Landmark coordinate records:

>>>>>

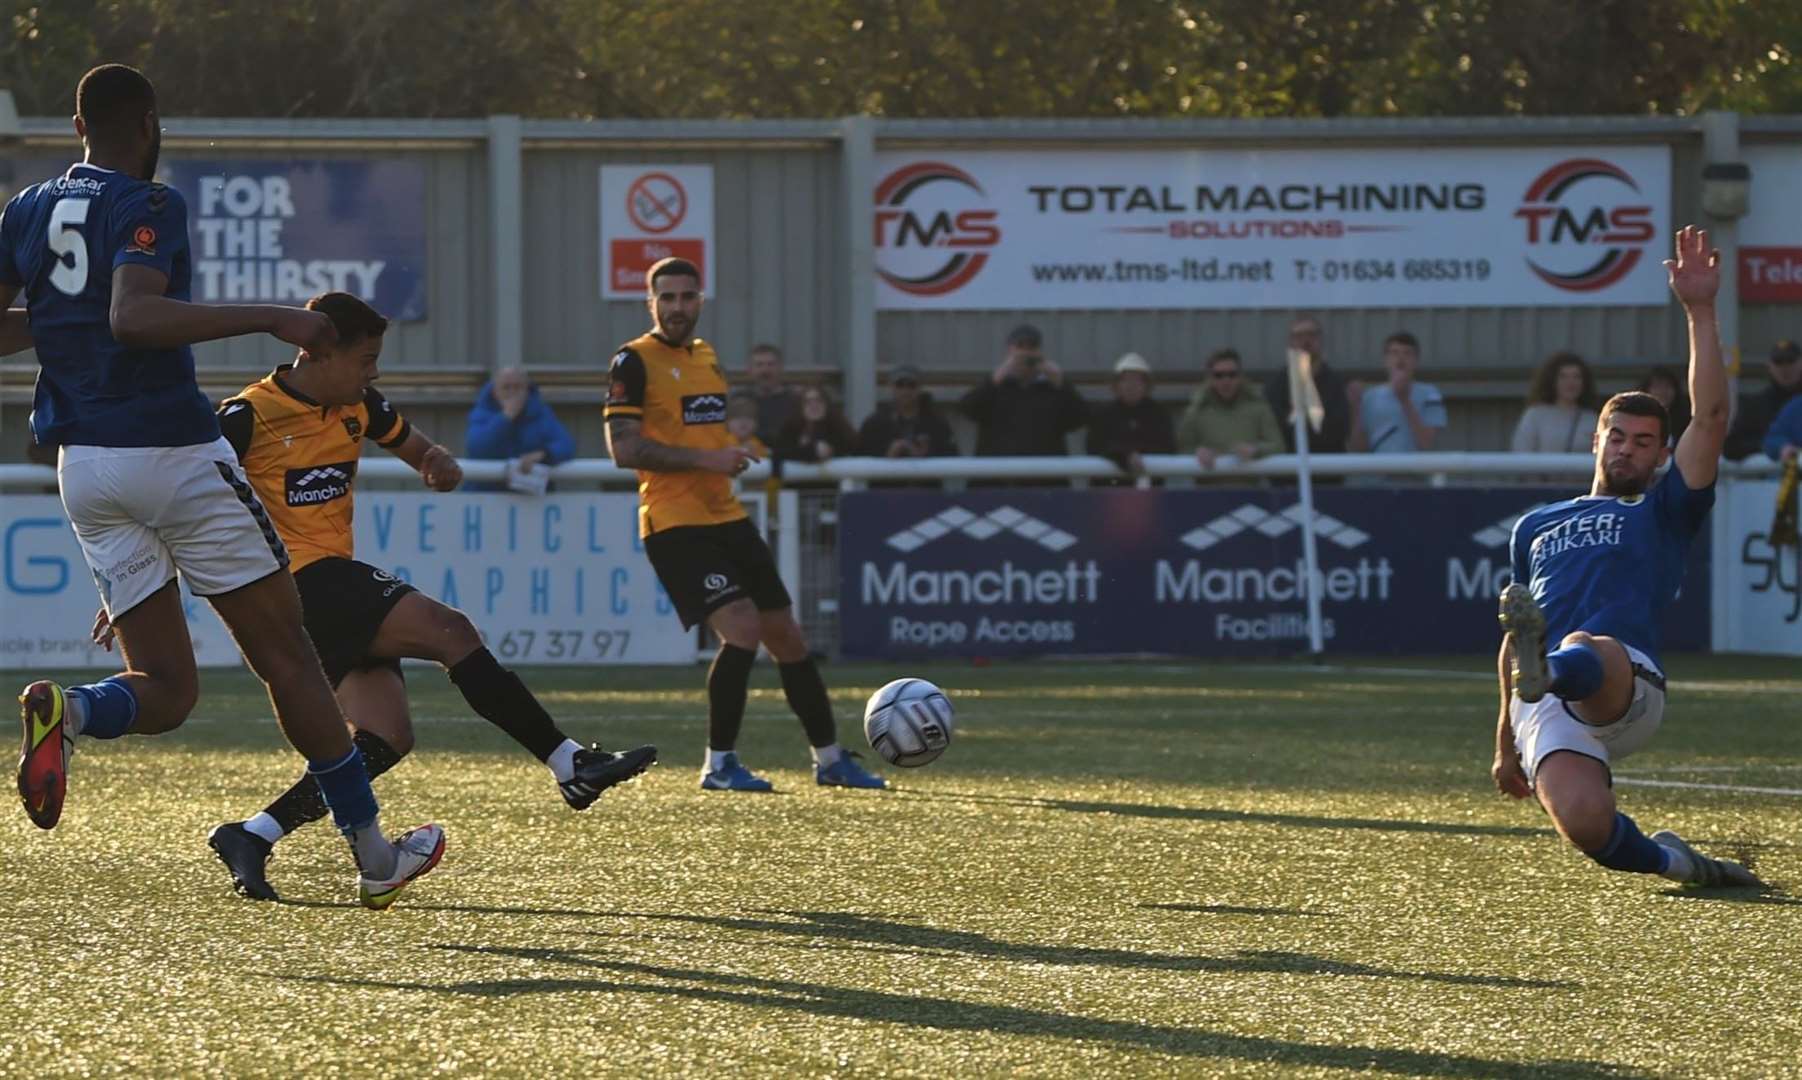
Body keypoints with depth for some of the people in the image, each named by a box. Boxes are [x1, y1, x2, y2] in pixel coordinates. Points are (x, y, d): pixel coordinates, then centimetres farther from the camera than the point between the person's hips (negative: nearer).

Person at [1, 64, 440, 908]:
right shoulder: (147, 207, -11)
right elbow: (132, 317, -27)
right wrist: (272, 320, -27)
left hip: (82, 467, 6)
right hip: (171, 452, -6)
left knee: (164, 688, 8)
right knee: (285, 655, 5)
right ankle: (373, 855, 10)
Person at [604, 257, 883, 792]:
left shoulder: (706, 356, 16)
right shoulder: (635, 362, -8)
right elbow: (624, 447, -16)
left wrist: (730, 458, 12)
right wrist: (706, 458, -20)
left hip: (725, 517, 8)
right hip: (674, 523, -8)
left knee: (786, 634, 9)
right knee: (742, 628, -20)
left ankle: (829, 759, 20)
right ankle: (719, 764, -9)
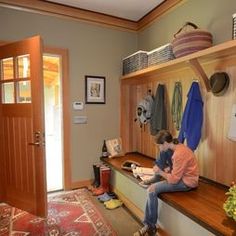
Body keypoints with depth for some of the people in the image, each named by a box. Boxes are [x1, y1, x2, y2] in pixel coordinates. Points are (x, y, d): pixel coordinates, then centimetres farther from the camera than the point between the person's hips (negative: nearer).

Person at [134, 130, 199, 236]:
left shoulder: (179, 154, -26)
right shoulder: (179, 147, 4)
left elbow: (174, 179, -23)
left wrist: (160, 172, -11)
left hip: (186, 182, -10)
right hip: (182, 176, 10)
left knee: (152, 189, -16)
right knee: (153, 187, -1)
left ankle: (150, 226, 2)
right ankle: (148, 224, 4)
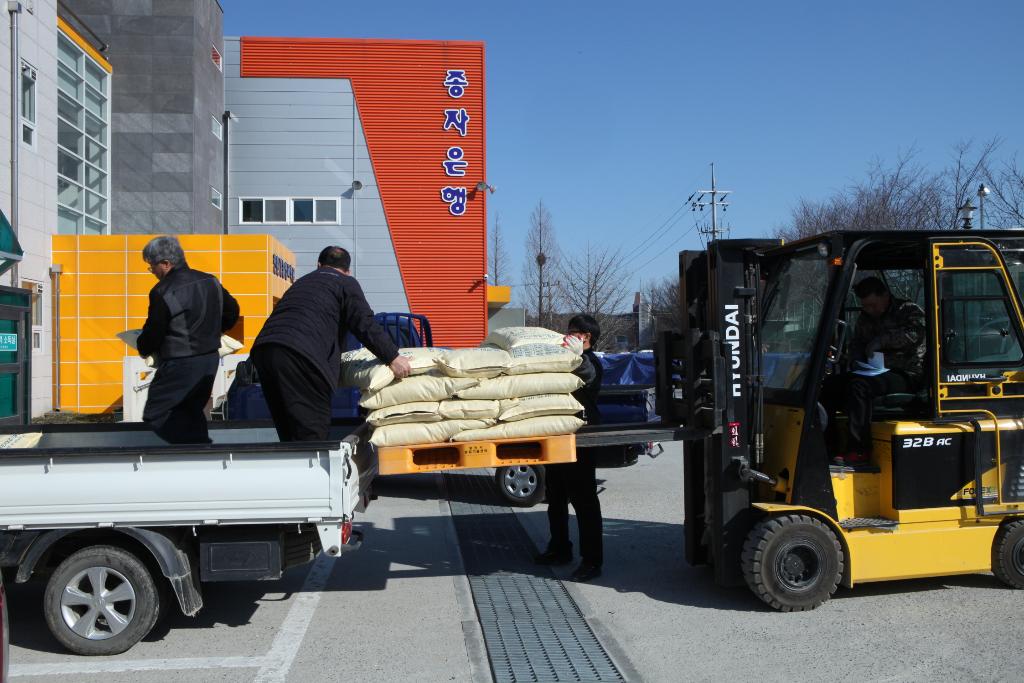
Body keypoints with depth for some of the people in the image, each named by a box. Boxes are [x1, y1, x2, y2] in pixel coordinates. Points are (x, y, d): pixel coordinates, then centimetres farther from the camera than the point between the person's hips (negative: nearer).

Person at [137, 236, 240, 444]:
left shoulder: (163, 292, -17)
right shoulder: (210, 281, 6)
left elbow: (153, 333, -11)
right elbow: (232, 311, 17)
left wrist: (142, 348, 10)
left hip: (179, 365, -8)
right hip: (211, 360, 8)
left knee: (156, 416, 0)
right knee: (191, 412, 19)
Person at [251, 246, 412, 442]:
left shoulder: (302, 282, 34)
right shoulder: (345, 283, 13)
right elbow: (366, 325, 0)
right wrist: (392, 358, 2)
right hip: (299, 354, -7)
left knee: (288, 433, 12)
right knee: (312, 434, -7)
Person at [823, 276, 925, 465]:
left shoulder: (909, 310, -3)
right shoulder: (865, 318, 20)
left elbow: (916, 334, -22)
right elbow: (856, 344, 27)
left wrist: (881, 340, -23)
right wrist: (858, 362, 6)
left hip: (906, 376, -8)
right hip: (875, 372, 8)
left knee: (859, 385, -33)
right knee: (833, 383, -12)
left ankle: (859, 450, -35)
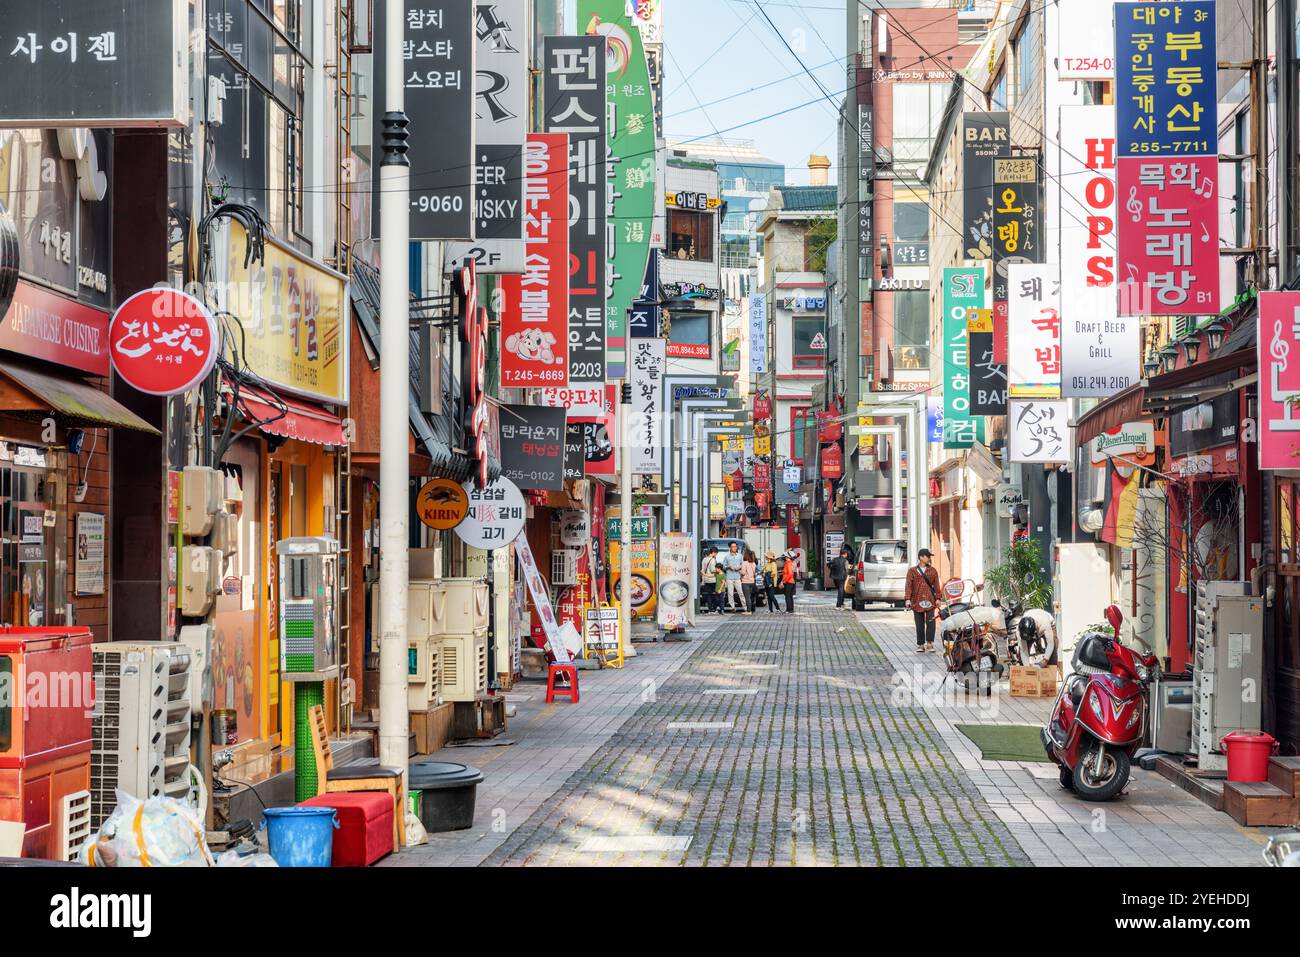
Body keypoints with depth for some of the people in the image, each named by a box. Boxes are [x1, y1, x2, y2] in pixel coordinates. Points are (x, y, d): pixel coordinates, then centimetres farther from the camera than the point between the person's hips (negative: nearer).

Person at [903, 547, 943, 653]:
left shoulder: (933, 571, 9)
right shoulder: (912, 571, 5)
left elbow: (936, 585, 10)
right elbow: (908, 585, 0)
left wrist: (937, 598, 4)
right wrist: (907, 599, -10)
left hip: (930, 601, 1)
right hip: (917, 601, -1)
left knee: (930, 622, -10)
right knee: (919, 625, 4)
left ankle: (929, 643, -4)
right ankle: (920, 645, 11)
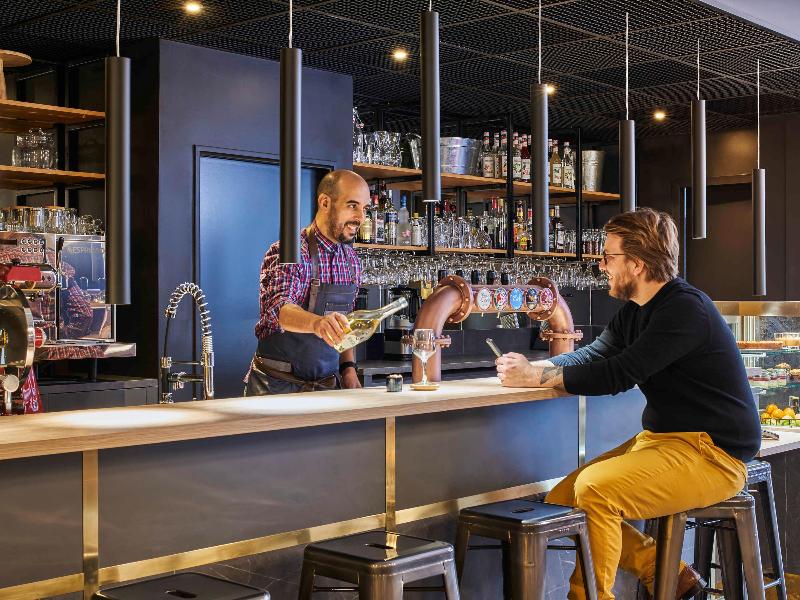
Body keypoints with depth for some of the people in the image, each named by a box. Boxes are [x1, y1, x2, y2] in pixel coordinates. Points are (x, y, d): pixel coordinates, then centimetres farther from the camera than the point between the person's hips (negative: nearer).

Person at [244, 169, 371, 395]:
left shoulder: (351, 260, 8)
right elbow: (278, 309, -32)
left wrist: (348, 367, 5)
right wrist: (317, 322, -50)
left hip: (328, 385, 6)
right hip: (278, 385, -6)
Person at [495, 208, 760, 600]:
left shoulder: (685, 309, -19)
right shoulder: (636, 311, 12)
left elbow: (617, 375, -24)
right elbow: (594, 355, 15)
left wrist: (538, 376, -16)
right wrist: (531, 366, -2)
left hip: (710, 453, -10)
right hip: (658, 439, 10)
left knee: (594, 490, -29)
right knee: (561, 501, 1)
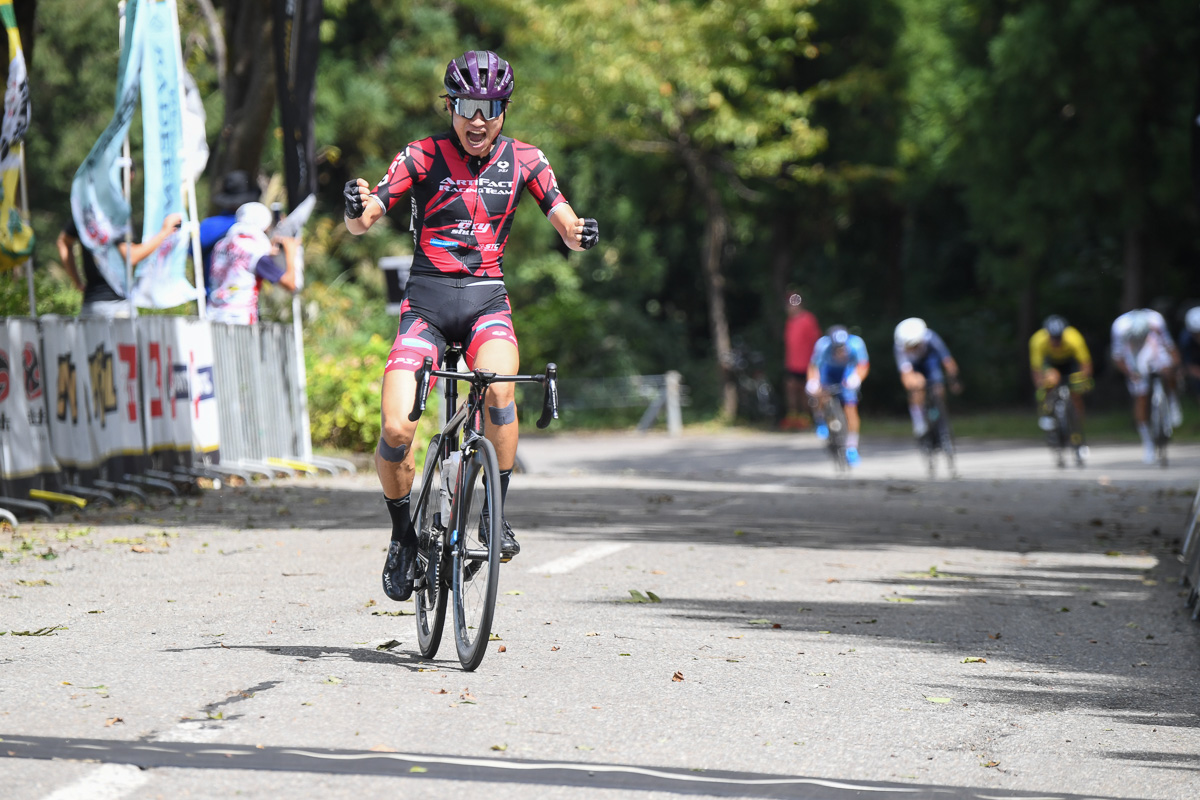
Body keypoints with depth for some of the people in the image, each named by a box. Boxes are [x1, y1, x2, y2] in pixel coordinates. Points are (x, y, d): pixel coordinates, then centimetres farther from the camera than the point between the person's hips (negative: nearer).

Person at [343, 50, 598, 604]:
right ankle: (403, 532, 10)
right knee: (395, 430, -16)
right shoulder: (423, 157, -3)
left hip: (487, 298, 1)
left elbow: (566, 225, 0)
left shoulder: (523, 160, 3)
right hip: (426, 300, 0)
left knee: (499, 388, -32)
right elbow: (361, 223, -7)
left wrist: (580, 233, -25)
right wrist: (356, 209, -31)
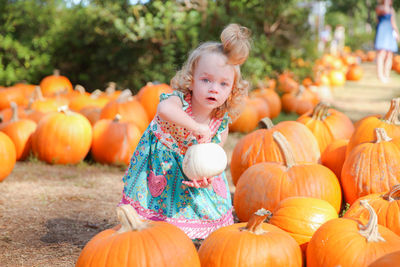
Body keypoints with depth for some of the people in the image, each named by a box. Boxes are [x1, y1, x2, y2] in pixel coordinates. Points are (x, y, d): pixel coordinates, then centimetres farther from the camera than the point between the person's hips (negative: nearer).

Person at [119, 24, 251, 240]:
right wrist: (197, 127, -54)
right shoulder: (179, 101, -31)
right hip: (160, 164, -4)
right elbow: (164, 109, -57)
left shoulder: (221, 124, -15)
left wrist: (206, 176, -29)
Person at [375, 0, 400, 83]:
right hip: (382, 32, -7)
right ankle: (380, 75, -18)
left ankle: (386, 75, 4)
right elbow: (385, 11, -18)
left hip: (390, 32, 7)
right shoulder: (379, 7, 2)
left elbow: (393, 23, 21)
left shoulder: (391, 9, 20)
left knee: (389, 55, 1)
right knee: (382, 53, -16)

<<<<<

WORK TO COMPLETE:
Change every "Person at" in the material above to "Figure at" and keep everything else the same. Leave the pictures out of your answer.

OUTPUT FOR THIS EXERCISE:
Body keypoints with depth for some of the people in the image, each named by a box. Boxes are [x1, y1, x2, y2] in pixel coordinates. Points are (x, y, d): pixel coordinates, then centimetres farther from the camera than the point between the person's hips (negative: nearer).

Figure at [1, 64, 440, 908]:
right shoulder: (147, 207, -11)
right elbow: (132, 317, -27)
right wrist: (272, 320, -27)
left hip: (82, 467, 6)
right hip: (171, 452, -6)
left knee: (164, 688, 8)
right knee: (285, 655, 5)
right ankle: (373, 855, 10)
Figure at [604, 257, 883, 792]:
left shoulder: (706, 356, 16)
right shoulder: (635, 362, -8)
right elbow: (624, 447, -16)
left wrist: (730, 458, 12)
right wrist: (706, 458, -20)
left hip: (725, 517, 8)
right hip: (674, 523, -8)
left knee: (786, 634, 9)
right knee: (742, 628, -20)
left ankle: (829, 759, 20)
right ankle: (719, 764, -9)
Body keypoints with depth for some of the people in the image, each named by a box. Boxes are [x1, y1, x2, y2] in pixel coordinates. Points are (x, y, d): pixel coordinates, then centimetres farther from the camera than the point between the person's hips (negative: nearer).

Figure at [134, 130, 199, 236]:
left shoulder: (179, 154, -26)
right shoulder: (179, 147, 4)
left elbow: (174, 179, -23)
left wrist: (160, 172, -11)
left hip: (186, 182, -10)
right hip: (182, 176, 10)
left knee: (152, 189, -16)
right knee: (153, 187, -1)
left ankle: (150, 226, 2)
right ankle: (148, 224, 4)
Body keypoints with depth for some of the people in the image, each named by a box. Boxes are [x1, y1, x2, y2] in pixel coordinates. Points are (x, y, d): pixel coordinates, then centimetres farther from the camera than the point between the person's hips (negative: nearer).

Figure at [137, 236, 240, 444]:
left shoulder: (163, 292, -17)
right shoulder: (210, 281, 6)
left elbow: (153, 333, -11)
right elbow: (232, 311, 17)
left wrist: (142, 348, 10)
left hip: (179, 365, -8)
right hip: (211, 360, 8)
left knee: (156, 416, 0)
right knee: (191, 412, 19)
Figure at [251, 246, 412, 442]:
left shoulder: (302, 282, 34)
right shoulder: (345, 283, 13)
right elbow: (366, 325, 0)
right wrist: (392, 358, 2)
right hip: (299, 354, -7)
left knee: (288, 433, 12)
right knee: (312, 434, -7)
Figure at [823, 276, 925, 465]:
left shoulder: (909, 310, -3)
right shoulder: (865, 318, 20)
left elbow: (916, 334, -22)
right elbow: (856, 344, 27)
left wrist: (881, 340, -23)
right wrist: (858, 362, 6)
left hip: (906, 376, -8)
right hip: (875, 372, 8)
left knee: (859, 385, -33)
right knee: (833, 383, -12)
left ankle: (859, 450, -35)
Body keypoints with depth for some of the people in the image, each named by a box. Boxes are [x1, y1, x2, y2] in pixel coordinates. Points are (x, y, d): pixel coordinates, then centimetres farther from the camera than the point between the person's hips (negative: nearer).

Figure at [903, 547, 943, 653]:
left shoulder: (933, 571, 9)
right shoulder: (912, 571, 5)
left elbow: (936, 585, 10)
right elbow: (908, 585, 0)
left wrist: (937, 598, 4)
right wrist: (907, 599, -10)
left hip: (930, 601, 1)
right hip: (917, 601, -1)
left knee: (930, 622, -10)
right knee: (919, 625, 4)
left ankle: (929, 643, -4)
right ankle: (920, 645, 11)
Body keypoints with depth for some of the people in the image, each named by a box. Boxes are [x1, y1, x2, y2] in pixel coordinates. Points are (x, y, d): pixel coordinates, then centimetres farther from the camera than the point between the person's hips (negative: nearer).

Figure at [244, 169, 371, 395]:
left shoulder: (351, 260, 8)
right elbow: (278, 309, -32)
left wrist: (348, 367, 5)
right wrist: (317, 322, -50)
left hip: (328, 385, 6)
right hip: (278, 385, -6)
Figure at [495, 208, 760, 600]:
left shoulder: (685, 309, -19)
right shoulder: (636, 311, 12)
left elbow: (617, 375, -24)
right elbow: (594, 355, 15)
left wrist: (538, 376, -16)
right wrist: (531, 366, -2)
left hip: (710, 453, -10)
right hip: (658, 439, 10)
left knee: (594, 490, -29)
right knee: (561, 501, 1)
Body keypoints with depth for some of the people in the image, each named by a box. Boxes are [x1, y1, x2, y2] in pixel coordinates. Points are (x, y, d): pixel coordinates, then centimetres farther from the camera than the point between the person's hips (negative: nearer).

Figure at [343, 50, 598, 604]:
right ankle: (403, 532, 10)
right knee: (395, 430, -16)
right shoulder: (423, 157, -3)
left hip: (487, 298, 1)
left elbow: (566, 225, 0)
left shoulder: (523, 160, 3)
right hip: (426, 300, 0)
left knee: (499, 388, -32)
right elbow: (361, 223, -7)
left wrist: (580, 233, -25)
right wrist: (356, 209, -31)
Body keypoints with depth for some of the people in the image, each named by a box. Boxes are [x1, y1, x2, y2] in pixel coordinates. Points are (x, y, d): pixel coordinates, then centimetres farther from the camera than the point between the person's hips (negative: nearer).

Figure at [119, 24, 251, 240]:
right wrist: (197, 127, -54)
right shoulder: (179, 101, -31)
right hip: (160, 164, -4)
right elbow: (164, 109, -57)
left shoulder: (221, 124, -15)
left wrist: (206, 176, -29)
Figure at [375, 0, 400, 83]:
right hip: (382, 32, -7)
right ankle: (380, 75, -18)
left ankle: (386, 75, 4)
right elbow: (385, 11, -18)
left hip: (390, 32, 7)
right shoulder: (379, 7, 2)
left elbow: (393, 23, 21)
left shoulder: (391, 9, 20)
left knee: (389, 55, 1)
right knee: (382, 53, -16)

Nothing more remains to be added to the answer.